EXCLUSIVE OFFER: See inside Jim Cramer's multi-million dollar charitable trust portfolio to see the stocks he thinks could be potential winners. Click here to see his holdings for 14-days FREE.

TheStreetRatings.com

Analysis:

TheStreet Quant Ratings

rates Rowan Companies as a

hold

. The company's strengths can be seen in multiple areas, such as its largely solid financial position with reasonable debt levels by most measures, reasonable valuation levels and expanding profit margins. However, as a counter to these strengths, we also find weaknesses including a generally disappointing performance in the stock itself and weak operating cash flow.

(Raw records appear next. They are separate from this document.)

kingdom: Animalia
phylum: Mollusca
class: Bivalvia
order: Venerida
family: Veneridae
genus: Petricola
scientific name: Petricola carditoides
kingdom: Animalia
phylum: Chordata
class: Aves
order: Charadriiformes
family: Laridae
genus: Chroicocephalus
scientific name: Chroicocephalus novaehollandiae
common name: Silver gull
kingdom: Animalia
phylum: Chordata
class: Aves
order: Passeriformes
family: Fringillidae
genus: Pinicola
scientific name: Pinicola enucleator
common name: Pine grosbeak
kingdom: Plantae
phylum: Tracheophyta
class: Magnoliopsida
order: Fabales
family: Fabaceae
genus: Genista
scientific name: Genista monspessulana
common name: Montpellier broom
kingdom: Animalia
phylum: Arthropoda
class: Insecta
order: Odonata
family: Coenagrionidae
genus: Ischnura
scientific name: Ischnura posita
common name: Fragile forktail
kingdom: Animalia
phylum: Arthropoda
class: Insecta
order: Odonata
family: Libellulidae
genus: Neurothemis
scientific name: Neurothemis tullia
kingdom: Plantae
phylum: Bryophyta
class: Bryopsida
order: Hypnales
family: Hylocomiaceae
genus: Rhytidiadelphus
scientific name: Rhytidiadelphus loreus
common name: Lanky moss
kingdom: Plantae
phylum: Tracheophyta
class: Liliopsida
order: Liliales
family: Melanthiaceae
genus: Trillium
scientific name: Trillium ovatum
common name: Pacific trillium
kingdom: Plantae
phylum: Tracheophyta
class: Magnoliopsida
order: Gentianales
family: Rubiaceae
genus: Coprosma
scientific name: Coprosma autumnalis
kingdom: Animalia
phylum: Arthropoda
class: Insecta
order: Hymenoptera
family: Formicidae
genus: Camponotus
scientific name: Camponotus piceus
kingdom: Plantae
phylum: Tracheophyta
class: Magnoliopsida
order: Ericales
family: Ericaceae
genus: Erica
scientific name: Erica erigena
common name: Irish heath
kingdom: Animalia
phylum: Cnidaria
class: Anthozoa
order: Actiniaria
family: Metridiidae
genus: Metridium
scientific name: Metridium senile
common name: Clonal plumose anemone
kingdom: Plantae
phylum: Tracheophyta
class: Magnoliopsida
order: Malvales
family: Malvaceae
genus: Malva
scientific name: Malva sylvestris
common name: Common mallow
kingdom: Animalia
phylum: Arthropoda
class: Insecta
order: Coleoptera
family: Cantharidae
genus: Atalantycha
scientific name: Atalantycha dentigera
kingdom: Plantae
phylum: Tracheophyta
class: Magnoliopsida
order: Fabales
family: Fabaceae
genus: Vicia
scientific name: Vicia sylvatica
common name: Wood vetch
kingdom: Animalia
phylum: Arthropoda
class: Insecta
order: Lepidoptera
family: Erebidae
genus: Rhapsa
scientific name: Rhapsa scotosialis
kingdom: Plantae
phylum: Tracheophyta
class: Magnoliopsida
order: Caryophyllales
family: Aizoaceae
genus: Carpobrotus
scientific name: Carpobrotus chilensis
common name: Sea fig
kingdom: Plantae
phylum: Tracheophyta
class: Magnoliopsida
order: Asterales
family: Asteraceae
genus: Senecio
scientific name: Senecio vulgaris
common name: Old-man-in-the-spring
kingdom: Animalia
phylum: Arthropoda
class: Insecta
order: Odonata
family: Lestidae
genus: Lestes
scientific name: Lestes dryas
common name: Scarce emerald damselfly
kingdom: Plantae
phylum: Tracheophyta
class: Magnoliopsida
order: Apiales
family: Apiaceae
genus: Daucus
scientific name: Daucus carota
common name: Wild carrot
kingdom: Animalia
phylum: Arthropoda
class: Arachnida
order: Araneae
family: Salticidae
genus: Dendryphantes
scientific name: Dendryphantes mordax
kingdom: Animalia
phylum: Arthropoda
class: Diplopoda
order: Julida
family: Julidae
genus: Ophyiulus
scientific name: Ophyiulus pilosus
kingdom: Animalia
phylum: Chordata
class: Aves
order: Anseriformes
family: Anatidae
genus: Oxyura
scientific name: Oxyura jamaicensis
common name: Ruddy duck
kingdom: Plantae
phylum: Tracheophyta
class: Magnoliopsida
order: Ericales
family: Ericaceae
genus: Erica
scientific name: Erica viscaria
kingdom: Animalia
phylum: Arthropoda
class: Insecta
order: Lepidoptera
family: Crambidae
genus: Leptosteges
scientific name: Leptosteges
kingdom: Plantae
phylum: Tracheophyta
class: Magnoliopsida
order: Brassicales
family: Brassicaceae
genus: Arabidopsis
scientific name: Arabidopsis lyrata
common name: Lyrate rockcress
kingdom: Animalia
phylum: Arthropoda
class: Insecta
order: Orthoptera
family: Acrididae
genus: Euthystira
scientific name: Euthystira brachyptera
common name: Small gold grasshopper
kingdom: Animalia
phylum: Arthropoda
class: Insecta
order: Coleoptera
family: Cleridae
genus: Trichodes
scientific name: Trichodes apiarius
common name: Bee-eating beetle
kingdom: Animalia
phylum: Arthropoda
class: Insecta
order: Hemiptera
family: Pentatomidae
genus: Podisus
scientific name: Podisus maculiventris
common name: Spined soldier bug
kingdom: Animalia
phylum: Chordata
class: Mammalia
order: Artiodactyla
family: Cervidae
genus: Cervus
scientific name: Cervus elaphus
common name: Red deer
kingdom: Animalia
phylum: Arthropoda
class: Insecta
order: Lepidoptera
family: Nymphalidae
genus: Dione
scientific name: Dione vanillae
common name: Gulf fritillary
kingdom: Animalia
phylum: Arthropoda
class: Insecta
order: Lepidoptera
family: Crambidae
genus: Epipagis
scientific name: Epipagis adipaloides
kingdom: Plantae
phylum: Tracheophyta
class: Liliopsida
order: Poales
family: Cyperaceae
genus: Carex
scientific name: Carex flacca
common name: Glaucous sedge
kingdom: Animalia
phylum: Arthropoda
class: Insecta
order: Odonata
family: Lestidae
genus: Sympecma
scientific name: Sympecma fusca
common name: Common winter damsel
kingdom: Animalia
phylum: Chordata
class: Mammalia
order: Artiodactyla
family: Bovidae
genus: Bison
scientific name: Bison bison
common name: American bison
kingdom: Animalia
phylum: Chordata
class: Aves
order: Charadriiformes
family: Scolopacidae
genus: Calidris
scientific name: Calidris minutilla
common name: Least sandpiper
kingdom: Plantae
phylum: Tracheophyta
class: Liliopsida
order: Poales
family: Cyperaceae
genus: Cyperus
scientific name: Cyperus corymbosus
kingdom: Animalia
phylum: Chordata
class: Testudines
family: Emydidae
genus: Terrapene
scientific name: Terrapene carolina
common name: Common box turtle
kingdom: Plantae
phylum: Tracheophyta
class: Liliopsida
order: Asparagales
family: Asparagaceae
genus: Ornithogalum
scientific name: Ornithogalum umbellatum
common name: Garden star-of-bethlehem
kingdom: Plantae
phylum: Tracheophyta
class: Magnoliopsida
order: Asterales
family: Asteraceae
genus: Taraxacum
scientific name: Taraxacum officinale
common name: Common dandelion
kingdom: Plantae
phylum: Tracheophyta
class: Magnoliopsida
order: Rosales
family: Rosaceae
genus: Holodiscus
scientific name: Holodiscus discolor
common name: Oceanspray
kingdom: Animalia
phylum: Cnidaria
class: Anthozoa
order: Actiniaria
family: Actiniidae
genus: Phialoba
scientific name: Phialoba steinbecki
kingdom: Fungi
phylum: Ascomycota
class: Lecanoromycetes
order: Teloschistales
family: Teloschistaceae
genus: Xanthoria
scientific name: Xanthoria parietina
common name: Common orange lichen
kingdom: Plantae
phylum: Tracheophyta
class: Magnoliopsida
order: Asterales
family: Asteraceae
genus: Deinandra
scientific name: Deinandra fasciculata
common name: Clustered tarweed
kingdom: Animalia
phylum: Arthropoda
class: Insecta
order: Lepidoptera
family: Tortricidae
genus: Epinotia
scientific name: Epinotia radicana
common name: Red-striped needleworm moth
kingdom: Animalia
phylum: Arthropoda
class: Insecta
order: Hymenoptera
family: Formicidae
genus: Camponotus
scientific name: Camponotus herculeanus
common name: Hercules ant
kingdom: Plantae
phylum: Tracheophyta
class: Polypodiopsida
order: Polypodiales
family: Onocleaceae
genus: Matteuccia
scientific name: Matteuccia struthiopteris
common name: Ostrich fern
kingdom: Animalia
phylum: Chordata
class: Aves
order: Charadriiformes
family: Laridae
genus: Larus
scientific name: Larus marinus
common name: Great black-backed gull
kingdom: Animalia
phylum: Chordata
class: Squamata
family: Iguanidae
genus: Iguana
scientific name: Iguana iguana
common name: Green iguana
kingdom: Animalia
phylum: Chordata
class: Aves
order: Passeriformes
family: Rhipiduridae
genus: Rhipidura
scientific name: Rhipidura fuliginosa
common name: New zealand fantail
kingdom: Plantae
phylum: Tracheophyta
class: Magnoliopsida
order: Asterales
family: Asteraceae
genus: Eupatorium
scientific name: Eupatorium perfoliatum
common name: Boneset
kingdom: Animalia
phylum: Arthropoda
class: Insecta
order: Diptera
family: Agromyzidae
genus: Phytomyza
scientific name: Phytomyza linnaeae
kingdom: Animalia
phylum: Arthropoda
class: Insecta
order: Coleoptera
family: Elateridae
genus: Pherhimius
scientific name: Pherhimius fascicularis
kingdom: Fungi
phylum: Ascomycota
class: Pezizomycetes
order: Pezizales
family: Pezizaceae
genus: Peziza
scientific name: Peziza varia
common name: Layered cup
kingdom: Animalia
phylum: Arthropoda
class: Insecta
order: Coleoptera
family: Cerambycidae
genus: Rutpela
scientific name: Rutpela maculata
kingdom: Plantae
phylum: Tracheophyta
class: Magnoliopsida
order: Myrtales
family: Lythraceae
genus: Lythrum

Highlights from the ratings report include:

  • The current debt-to-equity ratio, 0.55, is low and is below the industry average, implying that there has been successful management of debt levels. Along with this, the company maintains a quick ratio of 3.42, which clearly demonstrates the ability to cover short-term cash needs.
  • The return on equity has improved slightly when compared to the same quarter one year prior. This can be construed as a modest strength in the organization. Compared to other companies in the Energy Equipment & Services industry and the overall market on the basis of return on equity, ROWAN COMPANIES PLC has outperformed in comparison with the industry average, but has underperformed when compared to that of the S&P 500.
  • Looking at the price performance of RDC's shares over the past 12 months, there is not much good news to report: the stock is down 27.10%, and it has underformed the S&P 500 Index. In addition, the company's earnings per share are lower today than the year-earlier quarter. Naturally, the overall market trend is bound to be a significant factor. However, in one sense, the stock's sharp decline last year is a positive for future investors, making it cheaper (in proportion to its earnings over the past year) than most other stocks in its industry. But due to other concerns, we feel the stock is still not a good buy right now.
  • Net operating cash flow has decreased to $160.10 million or 34.59% when compared to the same quarter last year. Despite a decrease in cash flow of 34.59%, ROWAN COMPANIES PLC is in line with the industry average cash flow growth rate of -36.01%.